Start of MATERIAL TO PROCESS

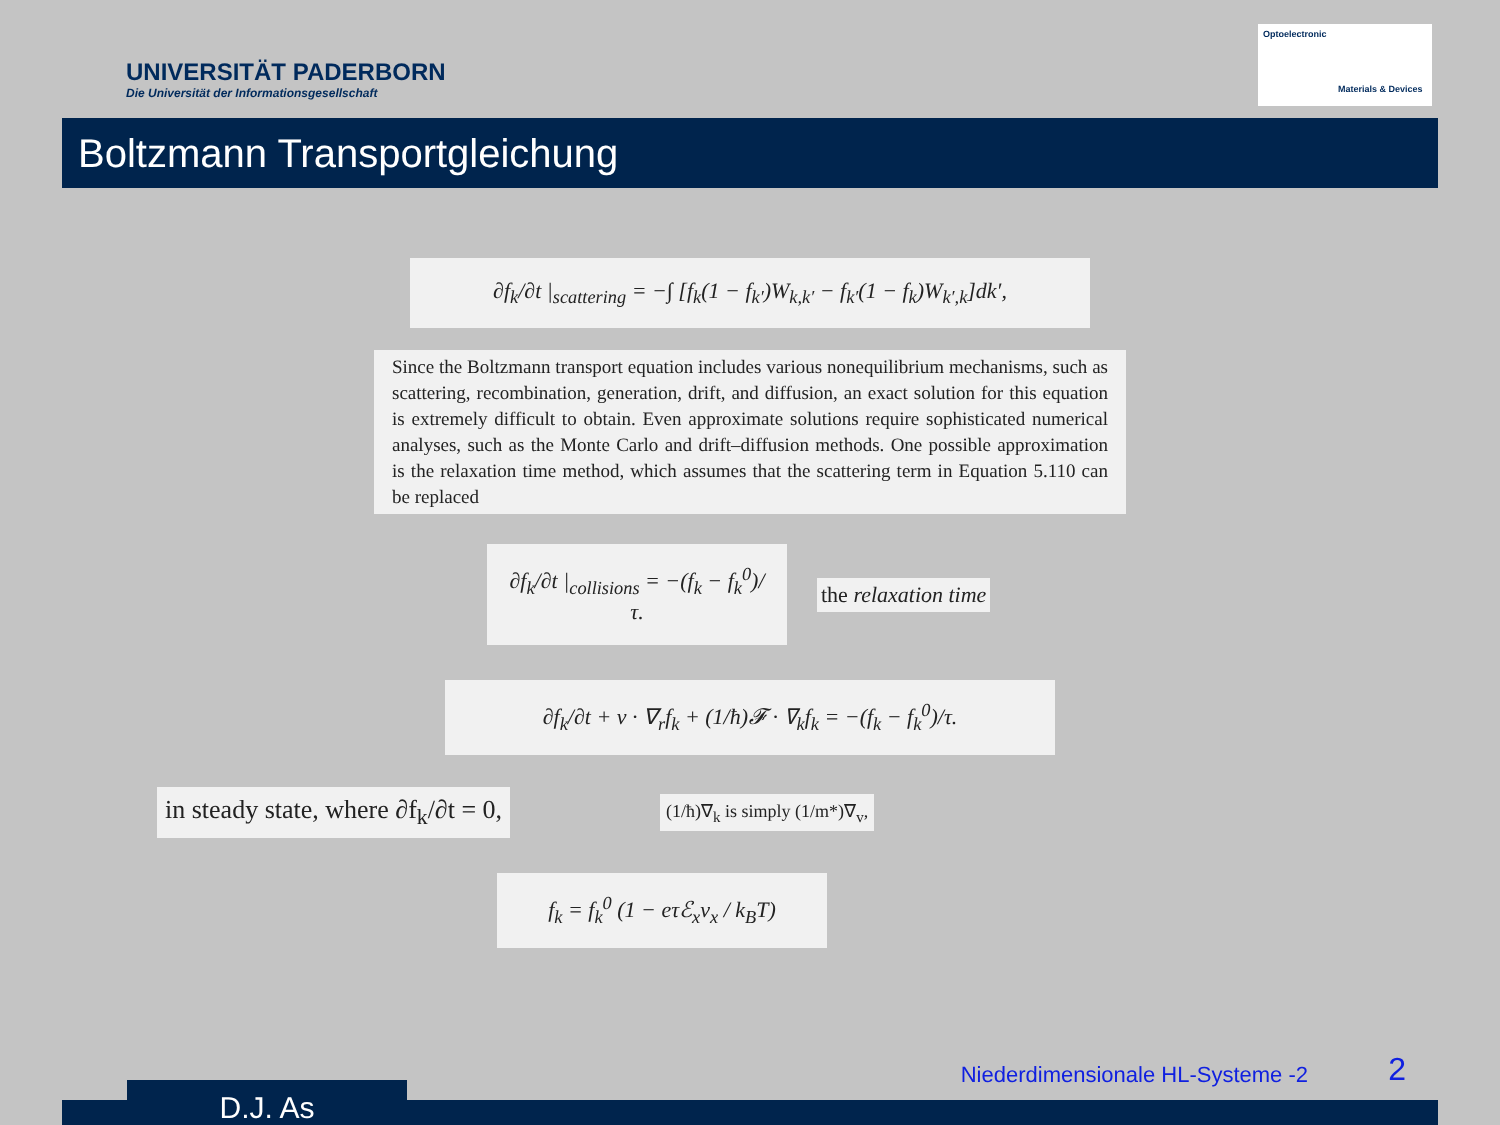UNIVERSITÄT PADERBORN
Die Universität der Informationsgesellschaft
Optoelectronic
Materials & Devices
Boltzmann Transportgleichung
∂f<sub>k</sub>/∂t |<sub>scattering</sub> = −∫ [f<sub>k</sub>(1 − f<sub>k′</sub>)W<sub>k,k′</sub> − f<sub>k′</sub>(1 − f<sub>k</sub>)W<sub>k′,k</sub>]dk′,
Since the Boltzmann transport equation includes various nonequilibrium mechanisms, such as scattering, recombination, generation, drift, and diffusion, an exact solution for this equation is extremely difficult to obtain. Even approximate solutions require sophisticated numerical analyses, such as the Monte Carlo and drift–diffusion methods. One possible approximation is the relaxation time method, which assumes that the scattering term in Equation 5.110 can be replaced
∂f<sub>k</sub>/∂t |<sub>collisions</sub> = −(f<sub>k</sub> − f<sub>k</sub><sup>0</sup>)/τ.
the relaxation time
∂f<sub>k</sub>/∂t + v · ∇<sub>r</sub>f<sub>k</sub> + (1/ħ)𝓕 · ∇<sub>k</sub>f<sub>k</sub> = −(f<sub>k</sub> − f<sub>k</sub><sup>0</sup>)/τ.
in steady state, where ∂f<sub>k</sub>/∂t = 0,
(1/ħ)∇<sub>k</sub> is simply (1/m*)∇<sub>v</sub>,
f<sub>k</sub> = f<sub>k</sub><sup>0</sup> (1 − eτℰ<sub>x</sub>v<sub>x</sub> / k<sub>B</sub>T)
D.J. As
Niederdimensionale HL-Systeme -2
2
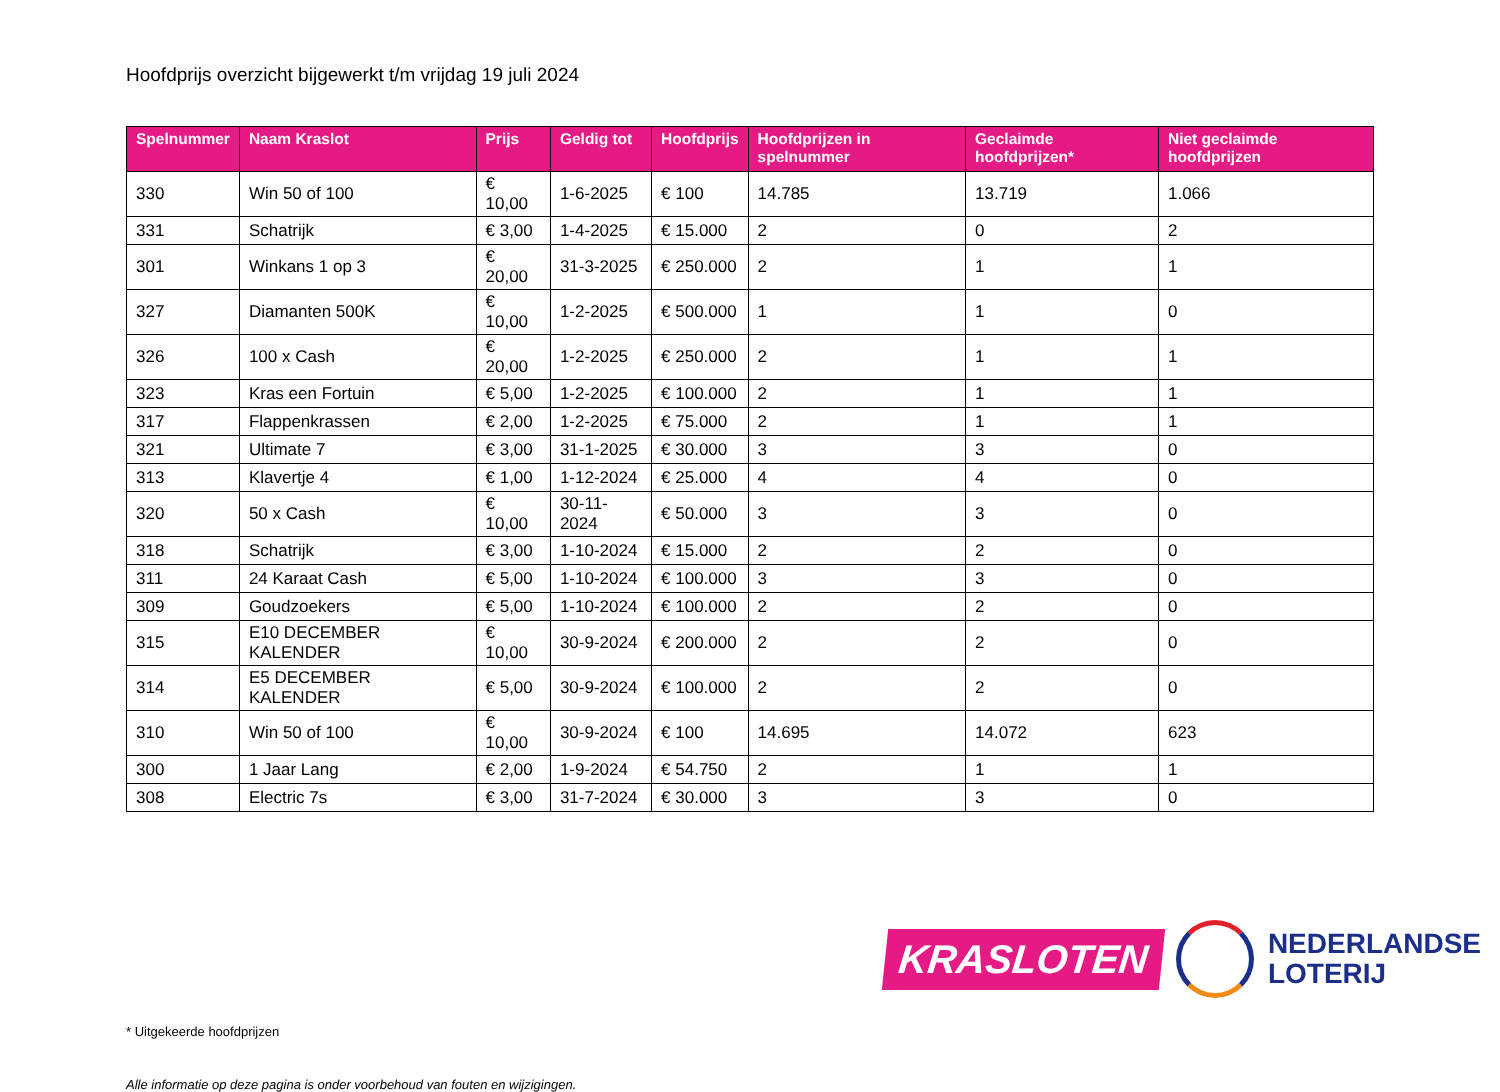Hoofdprijs overzicht bijgewerkt t/m vrijdag 19 juli 2024
| Spelnummer | Naam Kraslot | Prijs | Geldig tot | Hoofdprijs | Hoofdprijzen in spelnummer | Geclaimde hoofdprijzen* | Niet geclaimde hoofdprijzen |
| --- | --- | --- | --- | --- | --- | --- | --- |
| 330 | Win 50 of 100 | € 10,00 | 1-6-2025 | € 100 | 14.785 | 13.719 | 1.066 |
| 331 | Schatrijk | € 3,00 | 1-4-2025 | € 15.000 | 2 | 0 | 2 |
| 301 | Winkans 1 op 3 | € 20,00 | 31-3-2025 | € 250.000 | 2 | 1 | 1 |
| 327 | Diamanten 500K | € 10,00 | 1-2-2025 | € 500.000 | 1 | 1 | 0 |
| 326 | 100 x Cash | € 20,00 | 1-2-2025 | € 250.000 | 2 | 1 | 1 |
| 323 | Kras een Fortuin | € 5,00 | 1-2-2025 | € 100.000 | 2 | 1 | 1 |
| 317 | Flappenkrassen | € 2,00 | 1-2-2025 | € 75.000 | 2 | 1 | 1 |
| 321 | Ultimate 7 | € 3,00 | 31-1-2025 | € 30.000 | 3 | 3 | 0 |
| 313 | Klavertje 4 | € 1,00 | 1-12-2024 | € 25.000 | 4 | 4 | 0 |
| 320 | 50 x Cash | € 10,00 | 30-11-2024 | € 50.000 | 3 | 3 | 0 |
| 318 | Schatrijk | € 3,00 | 1-10-2024 | € 15.000 | 2 | 2 | 0 |
| 311 | 24 Karaat Cash | € 5,00 | 1-10-2024 | € 100.000 | 3 | 3 | 0 |
| 309 | Goudzoekers | € 5,00 | 1-10-2024 | € 100.000 | 2 | 2 | 0 |
| 315 | E10 DECEMBER KALENDER | € 10,00 | 30-9-2024 | € 200.000 | 2 | 2 | 0 |
| 314 | E5 DECEMBER KALENDER | € 5,00 | 30-9-2024 | € 100.000 | 2 | 2 | 0 |
| 310 | Win 50 of 100 | € 10,00 | 30-9-2024 | € 100 | 14.695 | 14.072 | 623 |
| 300 | 1 Jaar Lang | € 2,00 | 1-9-2024 | € 54.750 | 2 | 1 | 1 |
| 308 | Electric 7s | € 3,00 | 31-7-2024 | € 30.000 | 3 | 3 | 0 |
* Uitgekeerde hoofdprijzen
Alle informatie op deze pagina is onder voorbehoud van fouten en wijzigingen.
KRASLOTEN
NEDERLANDSE
LOTERIJ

End of MATERIAL TO PROCESS

→ WHAT NEEDS TO BE DONE
Copy out, exactly and alone, the lines of the entries above between the ones holding "75.000 | 2 | 1 | 1 |" and "15.000 | 2 | 2 | 0 |", inclusive.

→ ANSWER
| 317 | Flappenkrassen | € 2,00 | 1-2-2025 | € 75.000 | 2 | 1 | 1 |
| 321 | Ultimate 7 | € 3,00 | 31-1-2025 | € 30.000 | 3 | 3 | 0 |
| 313 | Klavertje 4 | € 1,00 | 1-12-2024 | € 25.000 | 4 | 4 | 0 |
| 320 | 50 x Cash | € 10,00 | 30-11-2024 | € 50.000 | 3 | 3 | 0 |
| 318 | Schatrijk | € 3,00 | 1-10-2024 | € 15.000 | 2 | 2 | 0 |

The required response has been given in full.